# [Задания]
(a) Почему О. К. в тексте об эмиграции боялся ссылки на Ленина? Ответьте в одном–трех предложениях.
(b) Продолжите текст об эмиграции, начиная сразу после его последней фразы.

А нужна ли вообще какая-то миссия? Чувствуешь ли ты, что она у тебя есть? Или тоже думаешь, что все это пустое — и каждый, в итоге, решает сам за себя?
О. К.: Ой, вот я боялся ссылки на Ленина — это ведь такое общее место для всех политэмигрантов, все хотят быть как Ленин, все ссылаются на него как на самого успешного предшественника, и, видимо, этот успех да, настолько, как ты говоришь, завораживает, что его последствиями в сравнении с ним самим, с его фактом, легко пренебречь, но вообще-то нехорошо пренебрегать, и более того, почему бы не считать, что и возвращение его, и последующие успехи уже в России — успехи по ее, прямо скажем, уничтожению, — основаны на одних и тех же его качествах, которым не нужно завидовать, и которые не нужно культивировать в себе. Кто хочет быть Лениным, тот пусть пропадает в эмиграции, его не жалко, мне кажется так.
А что касается более мирных репатриантов — ну что же, у них был Ланг, у нас был Герберт Раппапорт, человек из Голливуда, который проникся голливудским же просоветским духом (это вообще отдельный разговор, но я в какой-то момент задумался, так ли неправ был Маккарти) и закончил на «Ленфильме» «Двумя билетами на дневной сеанс» — хорошее же кино на самом деле, но что-то все равно смущает. Или Одоевцева у нас есть, или тот же Куприн, которого не нужно вычеркивать, потому что вот такая модель — приехать умирать. На каждого Кобякова приходится десяток Цветаевых, и что это за лотерея такая, зачем она нужна?

# [Исходные данные]
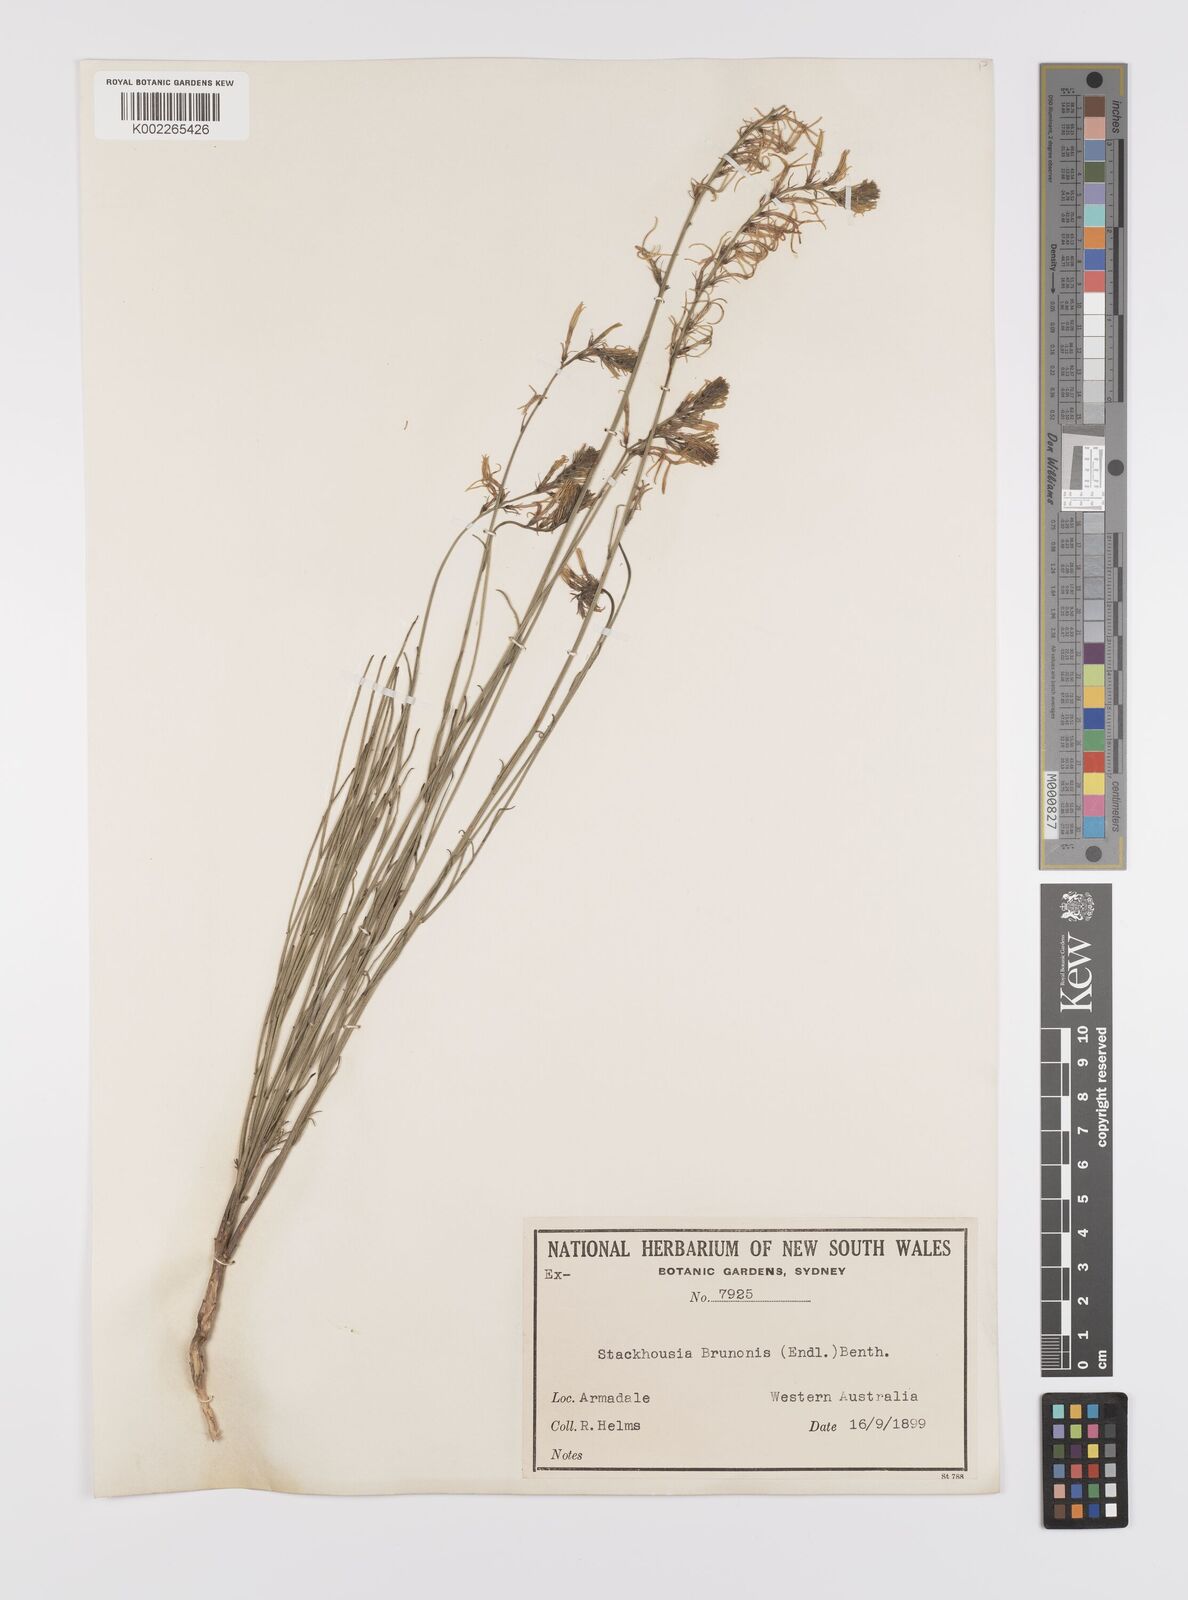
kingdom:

# [Ответы]
(a) Ссылка на Ленина — общее место для всех политэмигрантов. Все хотят быть как Ленин и ссылаются на него как на самого успешного предшественника.

(b)
Миссия переждать — наивная, конечно. Хотя в ее пользу весь восточноевропейский опыт, который ведь на самом деле довольно точно задает временные рамки как будто и для нас тоже — наши семьдесят лет фатальны для эмиграции, потому что никто не дожил, их сорок пять лет — нормально, болгары даже царя успели сделать премьером, в Литве был президент-американец из уехавших, а в Эстонии вообще из родившихся в эмиграции, то есть если путинизм не затянется на семьдесят лет, то и у кого-нибудь из наших будет шанс на что-нибудь, и им — политикам, медийным каким-нибудь деятелям, — я даже желаю успеха, в самом деле, может быть, идеальное правительство прекрасной России будущего — это альянс какого-нибудь ветерана СВО, разочаровавшегося в державности, и эмигрантского активиста, который тоже понял на Западе что-то исключительно важное и недоступное внутренним эмигрантам. Вот таким людям я успеха желаю, но именно им, в третьем лице, а себя среди них не вижу. Может, это спустя тридцать лет так дает о себе знать наша журналистика девяностых с ее культом отстраненности, и если у меня когда-то были поводы в ней сомневаться, то теперь опыта вовлеченности у меня достаточно, чтобы обоснованно говорить, что отстраненность лучше. Это «дальше без меня», конечно, на миссию не тянет, это вообще такая антимиссия, но как посмотреть — русскость ведь неотчуждаема, и что бы ни происходило без меня, оно все равно будет в том же поле русскости (ой блин, в смысле — откуда такие выражения берутся; ну да ты меня понял), в котором и я остаюсь навсегда. И вот может быть, это «навсегда» и есть миссия — остаться частью опыта тех, кто в разные годы смотрел на Россию моими глазами, с кем мы вместе переживали события этих лет и еще переживем. С чем я давно борюсь в журналистике — с ее обязательной сиюминутностью, мне важно, чтобы тексты не умирали на следующий день, и написанное мной я каждые несколько лет собираю в книги, потому что вот если чему и учит жизнь, то тому, что книга самое надежное, то, что остается. То есть если мы с тобой спорили, вернуться или остаться, то я за то, чтобы остаться — во всех смыслах слова.